PROBLEM:
Across the data below, count every line where the string "return" appears. Answer with the number alone.

RECORD EXTRACTS:
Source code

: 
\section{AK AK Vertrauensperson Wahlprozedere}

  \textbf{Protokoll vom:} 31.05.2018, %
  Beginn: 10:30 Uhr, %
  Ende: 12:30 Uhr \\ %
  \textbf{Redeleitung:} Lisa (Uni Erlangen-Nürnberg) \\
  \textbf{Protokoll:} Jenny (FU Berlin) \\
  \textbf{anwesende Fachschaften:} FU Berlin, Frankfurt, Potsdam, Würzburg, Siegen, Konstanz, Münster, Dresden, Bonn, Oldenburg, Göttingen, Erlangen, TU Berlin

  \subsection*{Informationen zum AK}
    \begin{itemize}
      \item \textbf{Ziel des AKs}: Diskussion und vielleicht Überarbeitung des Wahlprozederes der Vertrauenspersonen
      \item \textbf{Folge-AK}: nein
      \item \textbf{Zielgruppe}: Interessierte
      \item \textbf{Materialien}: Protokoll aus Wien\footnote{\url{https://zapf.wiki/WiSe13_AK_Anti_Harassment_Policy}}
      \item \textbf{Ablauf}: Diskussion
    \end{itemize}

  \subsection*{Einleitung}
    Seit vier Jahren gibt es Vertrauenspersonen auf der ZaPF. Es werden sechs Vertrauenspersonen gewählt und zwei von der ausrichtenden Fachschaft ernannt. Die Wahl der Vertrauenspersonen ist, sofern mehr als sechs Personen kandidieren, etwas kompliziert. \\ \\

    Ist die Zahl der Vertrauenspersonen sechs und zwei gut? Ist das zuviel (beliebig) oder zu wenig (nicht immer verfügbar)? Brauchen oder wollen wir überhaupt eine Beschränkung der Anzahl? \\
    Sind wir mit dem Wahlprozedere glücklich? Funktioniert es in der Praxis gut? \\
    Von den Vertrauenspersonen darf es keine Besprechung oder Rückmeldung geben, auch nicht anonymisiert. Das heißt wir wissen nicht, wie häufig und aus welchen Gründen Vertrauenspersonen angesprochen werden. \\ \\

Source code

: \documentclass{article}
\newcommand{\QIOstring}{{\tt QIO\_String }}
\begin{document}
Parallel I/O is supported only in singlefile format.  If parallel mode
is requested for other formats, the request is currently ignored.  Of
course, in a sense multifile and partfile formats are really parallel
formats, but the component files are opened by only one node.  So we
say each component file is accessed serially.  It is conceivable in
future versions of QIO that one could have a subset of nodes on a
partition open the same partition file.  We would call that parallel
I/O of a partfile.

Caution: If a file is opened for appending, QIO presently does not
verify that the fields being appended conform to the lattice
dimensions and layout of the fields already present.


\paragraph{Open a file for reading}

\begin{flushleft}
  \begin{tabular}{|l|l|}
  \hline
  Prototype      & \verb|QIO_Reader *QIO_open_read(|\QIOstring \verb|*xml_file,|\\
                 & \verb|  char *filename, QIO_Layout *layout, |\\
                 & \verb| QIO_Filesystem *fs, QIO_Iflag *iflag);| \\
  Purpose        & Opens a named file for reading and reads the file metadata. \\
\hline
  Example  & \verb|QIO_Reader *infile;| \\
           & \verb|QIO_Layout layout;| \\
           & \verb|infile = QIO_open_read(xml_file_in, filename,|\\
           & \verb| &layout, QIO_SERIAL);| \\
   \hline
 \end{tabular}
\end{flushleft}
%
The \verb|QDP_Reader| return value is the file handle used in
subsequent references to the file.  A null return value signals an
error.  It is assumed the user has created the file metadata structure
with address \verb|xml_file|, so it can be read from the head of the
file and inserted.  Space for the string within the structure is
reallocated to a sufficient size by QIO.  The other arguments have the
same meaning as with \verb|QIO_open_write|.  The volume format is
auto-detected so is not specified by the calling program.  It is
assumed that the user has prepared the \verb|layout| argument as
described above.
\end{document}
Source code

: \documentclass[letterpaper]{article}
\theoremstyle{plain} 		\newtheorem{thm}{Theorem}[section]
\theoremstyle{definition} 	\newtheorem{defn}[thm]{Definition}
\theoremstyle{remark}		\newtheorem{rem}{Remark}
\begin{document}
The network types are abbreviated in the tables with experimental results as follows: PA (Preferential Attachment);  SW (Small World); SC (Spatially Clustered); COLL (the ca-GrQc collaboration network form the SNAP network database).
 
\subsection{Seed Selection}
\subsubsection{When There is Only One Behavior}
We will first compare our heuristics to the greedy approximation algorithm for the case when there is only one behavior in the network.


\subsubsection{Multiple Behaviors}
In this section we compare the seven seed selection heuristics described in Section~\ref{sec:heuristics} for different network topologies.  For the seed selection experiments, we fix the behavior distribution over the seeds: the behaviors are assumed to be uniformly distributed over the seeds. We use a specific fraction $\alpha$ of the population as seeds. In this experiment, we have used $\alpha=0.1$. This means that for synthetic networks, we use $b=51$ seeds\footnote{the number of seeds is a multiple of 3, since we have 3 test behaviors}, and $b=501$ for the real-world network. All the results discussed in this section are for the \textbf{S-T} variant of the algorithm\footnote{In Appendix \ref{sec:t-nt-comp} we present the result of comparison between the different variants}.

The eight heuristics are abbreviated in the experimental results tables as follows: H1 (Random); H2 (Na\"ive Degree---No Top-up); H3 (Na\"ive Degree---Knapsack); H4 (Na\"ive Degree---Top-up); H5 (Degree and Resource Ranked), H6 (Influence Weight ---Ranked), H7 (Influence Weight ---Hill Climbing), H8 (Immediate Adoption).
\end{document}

SOLUTION TO THE EXERCISE:
2